Platform agnostic. Runs in Node.js and browsers. Ships four output formats:

| Format | File | Use case | |--------|------|----------| | CJS | lib/index.cjs | Node.js require() | | ESM | lib/index.mjs | Bundlers, Node.js import | | UMD | lib/index.umd.js | Browsers, <script> tags | | TypeScript | src/index.ts | Deno |

Installation

npm install @dikolab/lalr-parser

Usage

Defining a grammar

Grammar definitions use an alternating array of rule names and their productions. Terminal tokens are defined with RegExp patterns. Nonterminal rules start with an uppercase letter.

import { define } from '@dikolab/lalr-parser';

const parser = define(
   'Expr', // Root production
   [
      // Lexical terminals
      '+',        [/\+/],
      '*',        [/\*/],
      '(',        [/\(/],
      ')',        [/\)/],
      'number',   [/(\+|\-)?[0-9]+(\.[0-9]+)?/],

      // Grammar rules
      'Expr',     ['Add'],
      'Add',      [
                     'Mul',
                     ['Add', '+', 'Mul'],
                  ],
      'Mul',      [
                     'Unit',
                     ['Mul', '*', 'Unit'],
                  ],
      'Unit',     [
                     'number',
                     ['(', 'Expr', ')'],
                  ],
   ],
   // Tokens to ignore (whitespace)
   [/[ \r\n\t]+/],
);

Parsing with an iterator

The iterator walks through the parse producing lexemes for each shift and reduce action:

const iterator = parser.iterator();

// Set the input string
iterator.set('1 + 2 * 3');

// Iterate through lexemes
for (
   let lexeme = iterator.next();
   lexeme;
   lexeme = iterator.next()

### Problem to work on
Retype the part of the LALR parser text starting with "Platform agnostic. Runs" and going on through "an uppercase letter.". The listing that follows comes from a separate source.

### Dataset extract
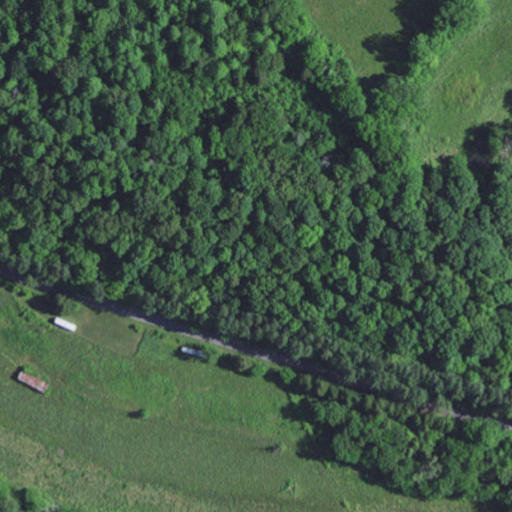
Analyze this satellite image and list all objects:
road: (253, 354)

### Expected answer
Platform agnostic. Runs in Node.js and browsers. Ships four output formats:

| Format | File | Use case | |--------|------|----------| | CJS | lib/index.cjs | Node.js require() | | ESM | lib/index.mjs | Bundlers, Node.js import | | UMD | lib/index.umd.js | Browsers, <script> tags | | TypeScript | src/index.ts | Deno |

Installation

npm install @dikolab/lalr-parser

Usage

Defining a grammar

Grammar definitions use an alternating array of rule names and their productions. Terminal tokens are defined with RegExp patterns. Nonterminal rules start with an uppercase letter.